## Activity:
Copy all lines of the listing that include the string "enable".

▼

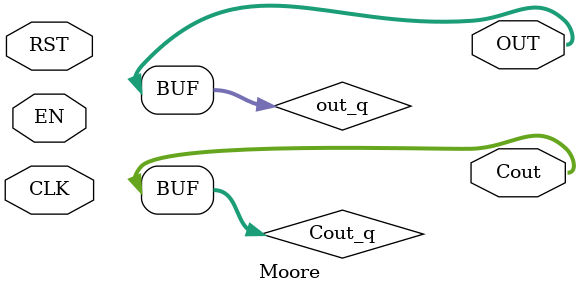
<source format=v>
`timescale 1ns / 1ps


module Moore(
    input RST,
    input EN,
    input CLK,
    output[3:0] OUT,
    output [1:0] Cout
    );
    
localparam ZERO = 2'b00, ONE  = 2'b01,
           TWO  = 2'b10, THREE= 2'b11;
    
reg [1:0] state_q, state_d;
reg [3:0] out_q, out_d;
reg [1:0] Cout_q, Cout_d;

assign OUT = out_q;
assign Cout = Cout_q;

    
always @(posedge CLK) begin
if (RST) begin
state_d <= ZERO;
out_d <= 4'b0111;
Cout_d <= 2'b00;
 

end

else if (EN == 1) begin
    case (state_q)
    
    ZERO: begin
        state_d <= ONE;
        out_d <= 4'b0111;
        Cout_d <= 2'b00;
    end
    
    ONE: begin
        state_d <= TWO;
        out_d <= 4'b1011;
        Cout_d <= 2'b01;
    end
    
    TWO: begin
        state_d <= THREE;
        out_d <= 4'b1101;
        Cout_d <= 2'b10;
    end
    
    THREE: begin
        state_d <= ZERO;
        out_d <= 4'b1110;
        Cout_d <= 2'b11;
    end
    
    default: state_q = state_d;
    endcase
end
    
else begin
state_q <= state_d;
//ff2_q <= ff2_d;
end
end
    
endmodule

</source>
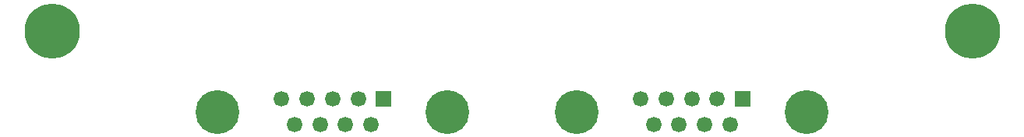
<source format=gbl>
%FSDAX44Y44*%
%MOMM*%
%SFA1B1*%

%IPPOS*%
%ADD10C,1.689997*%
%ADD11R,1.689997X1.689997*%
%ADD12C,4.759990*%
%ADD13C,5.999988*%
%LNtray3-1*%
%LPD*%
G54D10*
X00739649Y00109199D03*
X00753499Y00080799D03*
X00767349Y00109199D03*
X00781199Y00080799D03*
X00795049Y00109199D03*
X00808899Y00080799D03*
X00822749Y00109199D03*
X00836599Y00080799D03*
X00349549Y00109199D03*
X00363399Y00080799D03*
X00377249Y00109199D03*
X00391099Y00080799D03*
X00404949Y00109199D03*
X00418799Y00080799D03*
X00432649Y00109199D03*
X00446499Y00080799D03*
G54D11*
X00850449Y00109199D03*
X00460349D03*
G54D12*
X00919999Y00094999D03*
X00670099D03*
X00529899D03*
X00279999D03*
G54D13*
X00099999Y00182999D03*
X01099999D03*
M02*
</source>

▲
▼

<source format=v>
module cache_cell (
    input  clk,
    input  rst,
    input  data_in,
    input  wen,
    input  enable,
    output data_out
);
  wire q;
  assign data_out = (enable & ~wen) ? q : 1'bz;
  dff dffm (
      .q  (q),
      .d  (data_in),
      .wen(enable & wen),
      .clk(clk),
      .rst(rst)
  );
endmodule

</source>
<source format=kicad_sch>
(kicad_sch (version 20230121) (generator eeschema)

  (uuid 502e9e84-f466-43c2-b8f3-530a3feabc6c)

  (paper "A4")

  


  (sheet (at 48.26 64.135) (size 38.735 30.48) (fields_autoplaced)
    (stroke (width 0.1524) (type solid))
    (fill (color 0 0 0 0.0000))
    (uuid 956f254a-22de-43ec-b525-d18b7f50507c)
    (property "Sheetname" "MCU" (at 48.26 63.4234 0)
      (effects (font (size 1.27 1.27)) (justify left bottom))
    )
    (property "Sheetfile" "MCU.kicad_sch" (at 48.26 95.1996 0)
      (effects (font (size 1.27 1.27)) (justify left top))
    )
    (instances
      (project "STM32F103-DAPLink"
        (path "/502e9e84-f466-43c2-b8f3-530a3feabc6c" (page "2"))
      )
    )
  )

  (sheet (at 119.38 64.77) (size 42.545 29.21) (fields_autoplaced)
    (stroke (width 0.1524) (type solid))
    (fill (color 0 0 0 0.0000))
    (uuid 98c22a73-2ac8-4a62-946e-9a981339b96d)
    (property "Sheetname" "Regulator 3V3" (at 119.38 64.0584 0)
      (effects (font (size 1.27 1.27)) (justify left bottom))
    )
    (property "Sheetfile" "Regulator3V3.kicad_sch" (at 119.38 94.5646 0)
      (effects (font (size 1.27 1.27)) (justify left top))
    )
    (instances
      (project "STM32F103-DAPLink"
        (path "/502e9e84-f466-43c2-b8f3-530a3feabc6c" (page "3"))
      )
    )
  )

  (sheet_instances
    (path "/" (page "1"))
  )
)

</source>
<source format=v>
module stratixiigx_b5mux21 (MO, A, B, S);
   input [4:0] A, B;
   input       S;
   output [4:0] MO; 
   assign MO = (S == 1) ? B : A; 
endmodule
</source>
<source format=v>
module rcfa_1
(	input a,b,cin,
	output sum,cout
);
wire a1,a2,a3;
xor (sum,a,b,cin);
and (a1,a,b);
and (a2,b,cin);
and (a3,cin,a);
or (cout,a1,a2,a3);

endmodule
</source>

▲
▼

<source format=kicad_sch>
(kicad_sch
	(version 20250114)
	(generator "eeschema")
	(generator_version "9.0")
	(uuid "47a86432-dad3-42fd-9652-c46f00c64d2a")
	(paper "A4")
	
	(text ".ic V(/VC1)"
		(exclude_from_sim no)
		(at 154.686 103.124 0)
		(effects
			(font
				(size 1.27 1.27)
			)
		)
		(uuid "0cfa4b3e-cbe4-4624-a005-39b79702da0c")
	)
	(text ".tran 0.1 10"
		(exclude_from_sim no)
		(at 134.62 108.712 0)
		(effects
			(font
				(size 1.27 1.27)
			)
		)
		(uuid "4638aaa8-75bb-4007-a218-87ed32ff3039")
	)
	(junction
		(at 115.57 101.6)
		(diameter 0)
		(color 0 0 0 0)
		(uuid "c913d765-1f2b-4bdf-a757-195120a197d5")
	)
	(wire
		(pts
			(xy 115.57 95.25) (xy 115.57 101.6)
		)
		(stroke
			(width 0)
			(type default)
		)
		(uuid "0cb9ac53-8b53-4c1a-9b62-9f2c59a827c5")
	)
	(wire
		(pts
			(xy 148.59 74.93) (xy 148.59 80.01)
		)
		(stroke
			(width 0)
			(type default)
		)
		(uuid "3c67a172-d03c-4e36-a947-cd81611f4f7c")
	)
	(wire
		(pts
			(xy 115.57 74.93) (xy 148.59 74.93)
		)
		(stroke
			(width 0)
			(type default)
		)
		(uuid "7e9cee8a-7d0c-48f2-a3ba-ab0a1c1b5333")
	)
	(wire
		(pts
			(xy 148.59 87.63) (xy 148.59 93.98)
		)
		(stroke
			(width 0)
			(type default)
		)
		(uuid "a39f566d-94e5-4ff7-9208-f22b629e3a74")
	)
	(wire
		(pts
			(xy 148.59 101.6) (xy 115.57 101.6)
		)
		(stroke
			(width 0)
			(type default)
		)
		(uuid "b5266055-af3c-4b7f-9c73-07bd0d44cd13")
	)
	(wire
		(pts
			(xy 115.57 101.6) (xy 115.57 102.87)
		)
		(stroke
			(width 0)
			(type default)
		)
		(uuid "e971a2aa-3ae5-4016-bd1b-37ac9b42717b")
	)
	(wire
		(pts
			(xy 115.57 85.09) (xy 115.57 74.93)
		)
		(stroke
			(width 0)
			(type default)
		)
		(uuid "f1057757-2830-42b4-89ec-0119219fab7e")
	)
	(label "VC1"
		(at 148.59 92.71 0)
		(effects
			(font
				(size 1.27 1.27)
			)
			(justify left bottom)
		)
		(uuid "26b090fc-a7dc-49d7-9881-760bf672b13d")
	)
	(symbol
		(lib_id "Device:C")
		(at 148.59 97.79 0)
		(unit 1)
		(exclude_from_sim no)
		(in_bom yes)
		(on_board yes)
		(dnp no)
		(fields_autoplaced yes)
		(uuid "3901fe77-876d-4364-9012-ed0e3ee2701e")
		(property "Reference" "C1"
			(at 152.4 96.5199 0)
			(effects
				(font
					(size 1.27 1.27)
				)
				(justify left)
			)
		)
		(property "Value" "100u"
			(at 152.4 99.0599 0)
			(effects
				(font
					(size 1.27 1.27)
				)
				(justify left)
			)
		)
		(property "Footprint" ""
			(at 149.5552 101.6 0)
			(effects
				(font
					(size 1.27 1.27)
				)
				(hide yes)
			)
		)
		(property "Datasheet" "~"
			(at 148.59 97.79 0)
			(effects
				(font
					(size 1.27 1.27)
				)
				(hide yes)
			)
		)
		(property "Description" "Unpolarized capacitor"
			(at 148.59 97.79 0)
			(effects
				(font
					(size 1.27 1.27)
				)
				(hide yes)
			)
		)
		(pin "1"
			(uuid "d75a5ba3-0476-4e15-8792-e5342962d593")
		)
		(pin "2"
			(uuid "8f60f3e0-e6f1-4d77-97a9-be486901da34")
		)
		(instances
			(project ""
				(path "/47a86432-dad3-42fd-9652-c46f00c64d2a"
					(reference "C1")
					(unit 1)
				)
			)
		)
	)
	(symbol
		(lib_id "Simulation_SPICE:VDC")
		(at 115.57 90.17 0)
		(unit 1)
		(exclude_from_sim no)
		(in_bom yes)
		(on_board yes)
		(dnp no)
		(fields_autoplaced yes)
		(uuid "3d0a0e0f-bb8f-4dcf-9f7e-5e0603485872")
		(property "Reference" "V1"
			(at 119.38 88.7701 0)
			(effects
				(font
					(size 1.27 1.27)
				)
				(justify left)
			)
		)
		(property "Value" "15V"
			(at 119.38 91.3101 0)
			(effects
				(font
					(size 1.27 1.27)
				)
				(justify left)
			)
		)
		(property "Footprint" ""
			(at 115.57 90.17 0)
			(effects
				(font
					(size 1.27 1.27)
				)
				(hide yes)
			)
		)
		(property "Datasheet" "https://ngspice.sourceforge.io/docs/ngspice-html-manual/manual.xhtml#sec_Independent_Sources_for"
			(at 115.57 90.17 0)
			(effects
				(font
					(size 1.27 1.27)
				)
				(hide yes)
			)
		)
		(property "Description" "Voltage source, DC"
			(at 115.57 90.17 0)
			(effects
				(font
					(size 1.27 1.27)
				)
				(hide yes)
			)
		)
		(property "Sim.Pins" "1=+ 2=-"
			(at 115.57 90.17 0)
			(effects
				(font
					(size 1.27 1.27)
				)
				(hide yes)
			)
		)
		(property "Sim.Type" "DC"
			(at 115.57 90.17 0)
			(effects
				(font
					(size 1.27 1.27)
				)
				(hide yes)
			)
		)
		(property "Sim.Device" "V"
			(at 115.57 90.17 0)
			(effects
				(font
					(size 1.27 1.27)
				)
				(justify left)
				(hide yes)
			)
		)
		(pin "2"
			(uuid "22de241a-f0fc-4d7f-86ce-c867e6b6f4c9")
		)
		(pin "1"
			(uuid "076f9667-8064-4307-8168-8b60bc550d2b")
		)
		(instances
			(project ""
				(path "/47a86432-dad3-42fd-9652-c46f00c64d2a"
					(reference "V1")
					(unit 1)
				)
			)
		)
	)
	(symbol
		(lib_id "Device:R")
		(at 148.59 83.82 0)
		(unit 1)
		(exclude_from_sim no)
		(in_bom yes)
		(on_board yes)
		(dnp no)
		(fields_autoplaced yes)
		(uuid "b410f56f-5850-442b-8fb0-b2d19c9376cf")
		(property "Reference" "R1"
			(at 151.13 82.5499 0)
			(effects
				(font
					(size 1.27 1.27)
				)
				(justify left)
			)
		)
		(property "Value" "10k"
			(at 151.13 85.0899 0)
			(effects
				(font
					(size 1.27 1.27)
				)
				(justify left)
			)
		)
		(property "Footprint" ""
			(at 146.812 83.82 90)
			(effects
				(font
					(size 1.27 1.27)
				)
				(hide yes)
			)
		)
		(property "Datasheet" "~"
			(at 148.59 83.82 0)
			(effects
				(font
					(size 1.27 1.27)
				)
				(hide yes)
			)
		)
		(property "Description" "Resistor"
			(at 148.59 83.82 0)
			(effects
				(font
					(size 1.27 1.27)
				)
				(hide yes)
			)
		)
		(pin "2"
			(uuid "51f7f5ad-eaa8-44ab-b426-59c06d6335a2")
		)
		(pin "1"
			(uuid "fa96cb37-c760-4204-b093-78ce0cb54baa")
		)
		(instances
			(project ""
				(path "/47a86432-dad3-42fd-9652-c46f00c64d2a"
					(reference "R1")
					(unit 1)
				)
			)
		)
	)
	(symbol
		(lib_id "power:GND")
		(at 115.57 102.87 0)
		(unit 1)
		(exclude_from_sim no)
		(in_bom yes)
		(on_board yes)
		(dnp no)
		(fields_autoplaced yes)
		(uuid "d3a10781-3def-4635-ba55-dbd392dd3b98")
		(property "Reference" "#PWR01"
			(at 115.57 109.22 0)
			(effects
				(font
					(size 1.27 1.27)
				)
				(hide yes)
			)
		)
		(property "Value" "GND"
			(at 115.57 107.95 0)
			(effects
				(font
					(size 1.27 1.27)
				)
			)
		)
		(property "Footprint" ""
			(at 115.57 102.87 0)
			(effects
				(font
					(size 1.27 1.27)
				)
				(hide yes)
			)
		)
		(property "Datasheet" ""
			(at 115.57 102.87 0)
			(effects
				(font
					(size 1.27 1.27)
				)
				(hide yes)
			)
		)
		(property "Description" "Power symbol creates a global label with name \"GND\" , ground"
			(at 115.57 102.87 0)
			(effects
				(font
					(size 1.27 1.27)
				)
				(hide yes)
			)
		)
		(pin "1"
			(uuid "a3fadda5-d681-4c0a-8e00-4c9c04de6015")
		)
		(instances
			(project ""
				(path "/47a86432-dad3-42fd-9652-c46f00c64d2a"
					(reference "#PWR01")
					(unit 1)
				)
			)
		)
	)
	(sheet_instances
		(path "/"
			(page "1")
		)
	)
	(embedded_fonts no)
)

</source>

▲

## Exercise solution:
    input  enable,
  assign data_out = (enable & ~wen) ? q : 1'bz;
      .wen(enable & wen),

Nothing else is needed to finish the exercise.